Section VII.F, confusion with asteroids (known and previously unknown) was the cause of about 100 unreliable sources and fluxes within 25° of the ecliptic plane.
To provide data for the study of the properties of known and newly discovered asteroids, all sources with infrared colors typical of solar system objects were written to auxiliary files at both seconds- and hours-confirmation. The emphasis was on completeness. The results of analyzing these data are not included in any of the IRAS catalogs released in 1984.
The goal of the extended emission processing was to produce moderate resolution maps of the total infrared emission over the whole sky at 12, 25, 60 and 100 µm. Special procedures discussed in Chapter VI were used to calibrate the absolute DC level of the data from each detector. These data were smoothed and resampled (compressed) in the time domain to produce two samples per second. At the nominal scan rate of 3.85' s-1 this sampling closely matched the 2' spacing of detectors across the focal plane. The focal plane geometry and the reconstructed pointing information were used to locate the position on the sky of each data sample for projection into the 212 images, each 16.5 × 16.5° that cover the whole sky with 2' × 2' pixels.
Data suspected of being either noisy due to particle radiation events or contaminated by scattered light from bright celestial sources were automatically discarded. Human inspection of each image removed obviously bad data that occurred, for example, because of the presence of near field objects which flooded the focal plane with radiation. Otherwise, nothing was done to remove data which were inconsistent from one measurement to the next. Thus, many non-confirming sources appear in the maps. Each of the three sky coverages of the survey was made into a separate set of images so that spurious, moving or variable sources could be detected by comparison or "blinking" of the coverages. A fourth set of images was made of the limited region of sky known as the mini-survey (Section III.C).
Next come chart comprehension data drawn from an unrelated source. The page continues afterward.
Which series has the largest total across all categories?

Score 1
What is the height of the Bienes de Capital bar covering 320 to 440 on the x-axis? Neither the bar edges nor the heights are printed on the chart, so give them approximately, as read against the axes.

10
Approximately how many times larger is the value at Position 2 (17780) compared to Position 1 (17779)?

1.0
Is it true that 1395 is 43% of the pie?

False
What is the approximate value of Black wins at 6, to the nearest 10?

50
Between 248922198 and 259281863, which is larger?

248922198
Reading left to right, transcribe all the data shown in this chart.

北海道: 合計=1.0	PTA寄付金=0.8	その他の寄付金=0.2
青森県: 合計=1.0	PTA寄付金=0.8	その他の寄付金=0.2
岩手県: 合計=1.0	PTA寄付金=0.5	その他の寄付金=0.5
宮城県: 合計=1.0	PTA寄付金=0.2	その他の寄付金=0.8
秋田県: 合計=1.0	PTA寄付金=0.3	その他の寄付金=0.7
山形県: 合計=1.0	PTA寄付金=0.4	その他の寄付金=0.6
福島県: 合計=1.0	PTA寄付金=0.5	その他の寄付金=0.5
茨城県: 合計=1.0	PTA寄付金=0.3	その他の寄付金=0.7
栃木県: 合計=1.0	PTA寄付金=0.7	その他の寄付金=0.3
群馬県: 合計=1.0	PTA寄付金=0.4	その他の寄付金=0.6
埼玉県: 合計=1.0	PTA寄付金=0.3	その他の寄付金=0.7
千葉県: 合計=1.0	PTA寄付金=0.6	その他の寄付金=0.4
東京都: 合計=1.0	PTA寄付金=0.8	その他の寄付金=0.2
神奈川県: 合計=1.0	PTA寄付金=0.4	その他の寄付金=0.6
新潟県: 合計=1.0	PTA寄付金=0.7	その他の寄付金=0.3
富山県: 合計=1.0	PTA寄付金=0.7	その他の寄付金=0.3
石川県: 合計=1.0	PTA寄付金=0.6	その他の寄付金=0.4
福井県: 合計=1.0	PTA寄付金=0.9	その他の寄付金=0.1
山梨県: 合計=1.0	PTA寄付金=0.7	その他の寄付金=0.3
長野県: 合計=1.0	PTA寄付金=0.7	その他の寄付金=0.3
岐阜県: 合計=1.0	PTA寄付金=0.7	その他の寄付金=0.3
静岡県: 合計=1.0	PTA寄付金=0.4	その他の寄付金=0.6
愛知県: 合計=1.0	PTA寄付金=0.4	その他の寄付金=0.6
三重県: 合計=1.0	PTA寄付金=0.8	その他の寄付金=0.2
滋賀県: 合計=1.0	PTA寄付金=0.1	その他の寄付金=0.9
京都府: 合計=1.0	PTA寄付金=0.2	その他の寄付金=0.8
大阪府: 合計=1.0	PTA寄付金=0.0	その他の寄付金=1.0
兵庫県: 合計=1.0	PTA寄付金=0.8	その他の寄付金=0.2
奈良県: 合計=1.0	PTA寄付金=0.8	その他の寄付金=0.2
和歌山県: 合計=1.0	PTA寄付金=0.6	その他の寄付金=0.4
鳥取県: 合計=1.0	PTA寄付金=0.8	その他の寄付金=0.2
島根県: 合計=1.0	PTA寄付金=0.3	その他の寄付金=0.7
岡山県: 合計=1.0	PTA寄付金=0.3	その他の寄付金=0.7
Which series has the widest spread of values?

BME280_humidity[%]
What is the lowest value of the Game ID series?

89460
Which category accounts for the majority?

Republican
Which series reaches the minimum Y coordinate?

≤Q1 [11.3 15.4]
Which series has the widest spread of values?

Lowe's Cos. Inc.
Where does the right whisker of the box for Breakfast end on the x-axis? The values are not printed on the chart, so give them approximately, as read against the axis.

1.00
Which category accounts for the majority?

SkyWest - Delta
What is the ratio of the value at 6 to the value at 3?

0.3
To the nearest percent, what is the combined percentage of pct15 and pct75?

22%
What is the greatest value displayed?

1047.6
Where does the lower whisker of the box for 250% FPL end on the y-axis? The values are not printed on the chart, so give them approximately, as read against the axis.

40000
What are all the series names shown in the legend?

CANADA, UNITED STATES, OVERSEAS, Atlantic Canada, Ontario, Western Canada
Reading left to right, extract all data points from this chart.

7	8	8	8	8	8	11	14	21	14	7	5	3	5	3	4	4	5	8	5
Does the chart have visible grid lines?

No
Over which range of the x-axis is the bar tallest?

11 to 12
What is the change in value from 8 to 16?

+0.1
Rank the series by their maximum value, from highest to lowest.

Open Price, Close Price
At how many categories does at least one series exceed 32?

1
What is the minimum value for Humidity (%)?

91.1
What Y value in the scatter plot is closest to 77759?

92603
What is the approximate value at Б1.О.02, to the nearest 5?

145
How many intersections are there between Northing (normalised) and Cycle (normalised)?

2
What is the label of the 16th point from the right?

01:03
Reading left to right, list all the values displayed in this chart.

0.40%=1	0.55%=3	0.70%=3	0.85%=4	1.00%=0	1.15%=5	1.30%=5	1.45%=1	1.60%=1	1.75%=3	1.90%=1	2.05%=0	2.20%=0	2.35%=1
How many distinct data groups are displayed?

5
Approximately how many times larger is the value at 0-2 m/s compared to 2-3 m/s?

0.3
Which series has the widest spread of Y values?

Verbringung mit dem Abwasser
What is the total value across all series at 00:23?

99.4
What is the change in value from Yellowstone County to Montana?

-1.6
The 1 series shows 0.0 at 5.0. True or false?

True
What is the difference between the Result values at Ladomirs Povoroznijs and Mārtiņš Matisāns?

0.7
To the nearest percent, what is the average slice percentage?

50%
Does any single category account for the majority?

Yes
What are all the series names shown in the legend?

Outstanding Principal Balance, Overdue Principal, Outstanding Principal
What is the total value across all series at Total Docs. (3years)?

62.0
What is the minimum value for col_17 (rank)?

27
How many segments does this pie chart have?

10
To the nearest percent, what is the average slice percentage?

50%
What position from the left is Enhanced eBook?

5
Differences in the path length of the line of sight through the interplanetary dust cloud caused significant variability of the zodiacal emission background from one survey coverage to the next. The Zodiacal History File consists of time ordered 0.5° × 0.5° averages of the intensity data at each wavelength and associated pointing information. This information was designed to simplify modeling and removal of the zodiacal component.
A set of maps with 2' pixels of the Galactic plane for latitudes within 10° of the plane and two maps of the full sky with 0.5° resolution, one centered on the Galactic center and one centered on the Galactic anti-center, were also produced.
All of the objects found in the point source catalog were selected from the WSDB according to criteria that depended on the density of sources in a 1°2 area containing the source (see V.H.6 for a detailed discussion). Outside of high-density areas sources were required to have at least one band that was hours-confirmed at least twice and at least one of those sightings had to have a valid seconds-confirmed detection without the alibi of a failed detector. For objects detected in two or more bands, this rule was relaxed somewhat. Inside high-density areas, sources had to satisfy much more stringent criteria: they had to be perfectly hours-confirmed in one band at least twice, have no brighter or confusing close neighbors, have no fluxes more discrepant than a factor of three and have satisfied a detection correlation coefficient threshold greater than 0.97.